▶ _The problem_
Copy the records below word for word, from their start up to and including the line that contains "Термосы и термопосуда". Leave the pictures out of your answer.

======== Source data ========

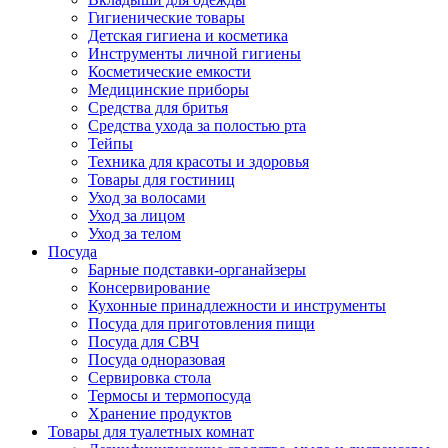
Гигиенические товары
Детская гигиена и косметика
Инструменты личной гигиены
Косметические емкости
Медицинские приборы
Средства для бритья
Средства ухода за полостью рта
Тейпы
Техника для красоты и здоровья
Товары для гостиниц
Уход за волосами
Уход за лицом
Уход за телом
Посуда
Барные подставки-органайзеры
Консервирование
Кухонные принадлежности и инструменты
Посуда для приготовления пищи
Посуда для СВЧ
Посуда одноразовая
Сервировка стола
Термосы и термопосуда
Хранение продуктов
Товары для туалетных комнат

========

▶ _Written solution_
Гигиенические товары
Детская гигиена и косметика
Инструменты личной гигиены
Косметические емкости
Медицинские приборы
Средства для бритья
Средства ухода за полостью рта
Тейпы
Техника для красоты и здоровья
Товары для гостиниц
Уход за волосами
Уход за лицом
Уход за телом
Посуда
Барные подставки-органайзеры
Консервирование
Кухонные принадлежности и инструменты
Посуда для приготовления пищи
Посуда для СВЧ
Посуда одноразовая
Сервировка стола
Термосы и термопосуда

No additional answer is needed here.